Also, make sure that libdvdcss and libdvdcss2 are installed.


----------



## ddaley (Jan 1, 2012)

_What do yo mean by "Chuck Norris DVD collection?"_

I think you can solve this issue by following the steps in step 7 here.  It sounds like you have a permission issue with mounting drives:

*Step 7 - Enable CD/DVD/USB mounting:*
http://www.korray.com/index.php?opt...-8-desktop-with-xorg-and-kde&catid=43:freebsd


----------



## TroN-0074 (Jan 9, 2012)

LateNiteTV said:
			
		

> Also, make sure that libdvdcss and libdvdcss2 are installed.

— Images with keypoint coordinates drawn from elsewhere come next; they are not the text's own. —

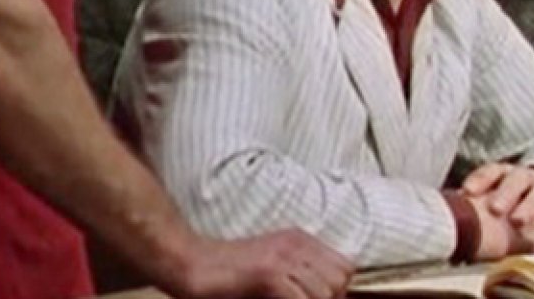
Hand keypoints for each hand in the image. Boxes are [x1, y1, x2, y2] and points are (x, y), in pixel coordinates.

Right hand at [171, 231, 351, 298]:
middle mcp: (297, 245)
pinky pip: (302, 298)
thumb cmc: (223, 274)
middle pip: (341, 279)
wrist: (188, 262)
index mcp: (300, 241)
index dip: (337, 292)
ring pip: (326, 291)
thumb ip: (294, 278)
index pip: (345, 267)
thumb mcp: (268, 269)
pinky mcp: (269, 273)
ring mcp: (284, 257)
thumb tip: (325, 296)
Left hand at [463, 165, 533, 252]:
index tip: (466, 192)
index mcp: (505, 176)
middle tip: (495, 209)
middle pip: (516, 179)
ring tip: (519, 220)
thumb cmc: (513, 209)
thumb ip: (472, 208)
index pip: (492, 172)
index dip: (480, 180)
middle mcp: (527, 179)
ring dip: (529, 206)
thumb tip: (444, 213)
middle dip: (505, 193)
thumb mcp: (491, 205)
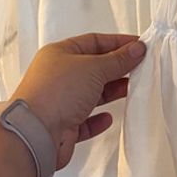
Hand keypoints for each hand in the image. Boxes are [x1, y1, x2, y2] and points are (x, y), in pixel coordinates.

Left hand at [12, 33, 145, 169]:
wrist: (35, 134)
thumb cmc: (57, 93)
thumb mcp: (94, 68)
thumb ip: (118, 59)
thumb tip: (137, 49)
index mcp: (60, 54)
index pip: (94, 42)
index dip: (118, 43)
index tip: (139, 46)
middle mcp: (58, 76)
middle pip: (94, 67)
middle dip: (117, 67)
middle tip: (141, 67)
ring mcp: (60, 102)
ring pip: (91, 93)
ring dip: (111, 91)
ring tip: (132, 89)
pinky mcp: (63, 126)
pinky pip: (85, 120)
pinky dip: (98, 119)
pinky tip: (108, 118)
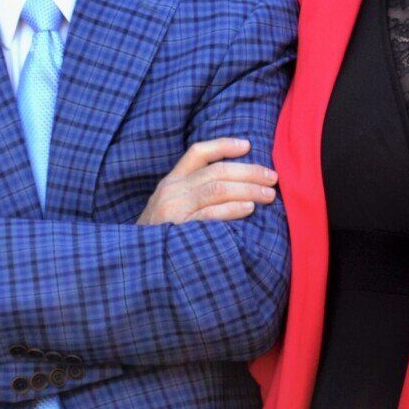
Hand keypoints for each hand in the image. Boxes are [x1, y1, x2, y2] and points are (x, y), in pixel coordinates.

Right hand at [137, 138, 278, 224]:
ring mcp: (174, 209)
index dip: (224, 145)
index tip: (248, 145)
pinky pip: (211, 215)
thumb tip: (237, 184)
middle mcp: (172, 191)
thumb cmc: (161, 236)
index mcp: (171, 182)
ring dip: (248, 189)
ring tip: (269, 194)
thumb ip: (194, 193)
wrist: (135, 263)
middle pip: (216, 171)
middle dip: (249, 172)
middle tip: (272, 178)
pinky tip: (250, 209)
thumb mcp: (171, 207)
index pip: (198, 153)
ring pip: (217, 189)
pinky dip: (233, 209)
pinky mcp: (180, 229)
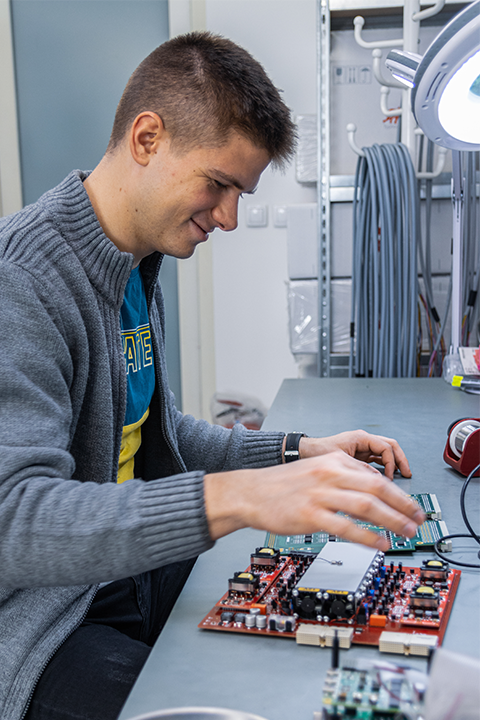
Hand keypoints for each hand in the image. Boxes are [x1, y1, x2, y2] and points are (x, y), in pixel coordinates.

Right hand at [204, 451, 423, 549]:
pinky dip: (368, 537)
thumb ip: (342, 476)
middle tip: (418, 520)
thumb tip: (372, 489)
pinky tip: (380, 543)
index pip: (375, 476)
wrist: (250, 493)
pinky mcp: (311, 516)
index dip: (399, 493)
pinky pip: (347, 528)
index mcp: (333, 461)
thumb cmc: (282, 485)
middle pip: (378, 489)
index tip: (411, 505)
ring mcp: (320, 495)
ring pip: (367, 507)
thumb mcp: (315, 470)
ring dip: (393, 521)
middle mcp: (329, 474)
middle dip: (403, 506)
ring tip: (406, 532)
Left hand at [297, 430, 410, 479]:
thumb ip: (359, 469)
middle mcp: (363, 441)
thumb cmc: (316, 452)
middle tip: (407, 474)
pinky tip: (386, 480)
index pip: (386, 447)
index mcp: (360, 438)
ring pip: (386, 454)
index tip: (390, 477)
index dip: (392, 463)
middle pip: (391, 447)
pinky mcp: (358, 456)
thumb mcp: (339, 461)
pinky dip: (385, 469)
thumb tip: (377, 480)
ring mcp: (361, 448)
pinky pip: (377, 460)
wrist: (303, 452)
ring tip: (401, 477)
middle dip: (400, 461)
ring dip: (394, 465)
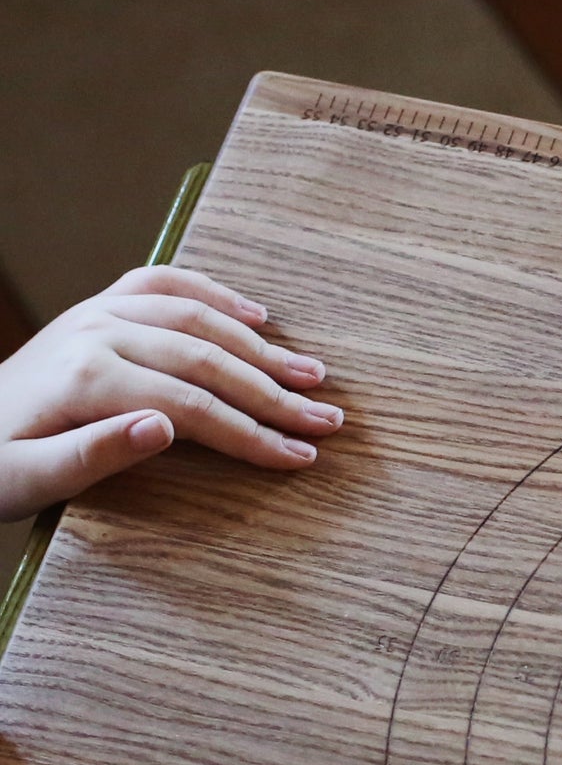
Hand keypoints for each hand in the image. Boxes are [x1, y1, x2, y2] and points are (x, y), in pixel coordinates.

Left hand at [0, 266, 342, 519]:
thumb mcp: (29, 480)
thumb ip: (94, 455)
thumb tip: (164, 427)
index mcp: (86, 378)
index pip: (193, 407)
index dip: (253, 435)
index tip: (301, 458)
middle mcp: (97, 332)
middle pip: (208, 360)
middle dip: (275, 394)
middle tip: (328, 420)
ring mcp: (97, 313)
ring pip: (198, 319)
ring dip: (262, 346)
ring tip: (313, 374)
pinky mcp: (98, 308)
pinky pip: (164, 284)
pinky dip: (214, 293)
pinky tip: (257, 313)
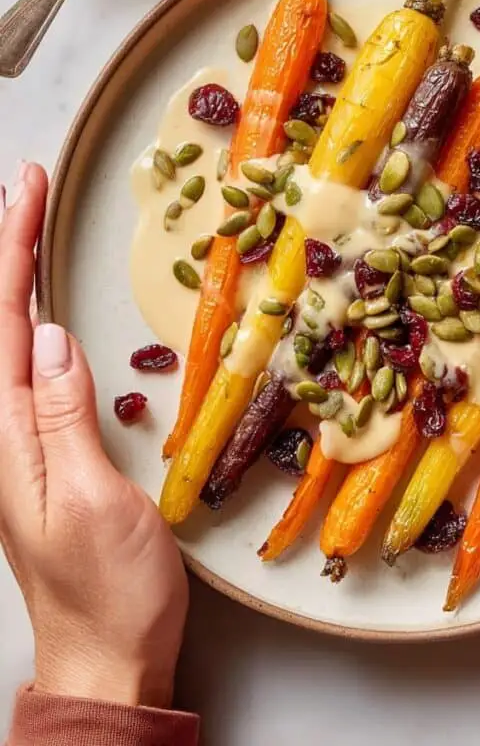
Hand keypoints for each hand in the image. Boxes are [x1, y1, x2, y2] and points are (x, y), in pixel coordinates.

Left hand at [0, 162, 188, 707]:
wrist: (106, 653)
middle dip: (6, 249)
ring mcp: (19, 443)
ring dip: (11, 276)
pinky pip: (28, 367)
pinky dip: (28, 320)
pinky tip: (36, 310)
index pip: (3, 325)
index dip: (12, 252)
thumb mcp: (89, 502)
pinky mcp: (44, 452)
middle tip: (23, 187)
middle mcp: (2, 433)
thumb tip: (51, 339)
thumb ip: (63, 419)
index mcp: (5, 438)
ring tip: (21, 226)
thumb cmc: (107, 589)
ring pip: (8, 341)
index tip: (26, 193)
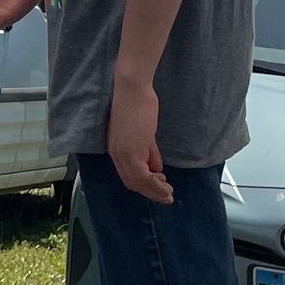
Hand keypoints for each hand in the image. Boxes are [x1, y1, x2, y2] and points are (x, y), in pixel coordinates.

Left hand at [107, 79, 171, 202]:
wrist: (132, 88)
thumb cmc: (137, 104)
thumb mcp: (144, 133)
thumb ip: (148, 151)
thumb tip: (156, 167)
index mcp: (116, 149)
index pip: (128, 175)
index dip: (144, 185)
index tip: (159, 185)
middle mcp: (116, 154)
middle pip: (132, 182)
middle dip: (151, 192)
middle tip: (166, 195)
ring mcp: (123, 153)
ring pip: (138, 182)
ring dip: (155, 190)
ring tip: (169, 192)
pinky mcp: (132, 150)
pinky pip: (143, 176)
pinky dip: (155, 183)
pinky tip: (164, 182)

How can I install these packages. I think that is what I am missing.
@ddaley. Thank you I followed that guide and still didn't play movies from DVD. I will keep working on it.


----------



## renice (Jan 9, 2012)

multimedia/libdvdcss?


----------



## TroN-0074 (Jan 10, 2012)

Thank you everybody. I am now back watching Chuck Norris.
Problem Solved.


----------



## tesla (Jan 19, 2012)

thank you for the solution provided, registered an account just to thank you, this page comes up first if you look for "how can I watch DVDs in FreeBSD" in Google


----------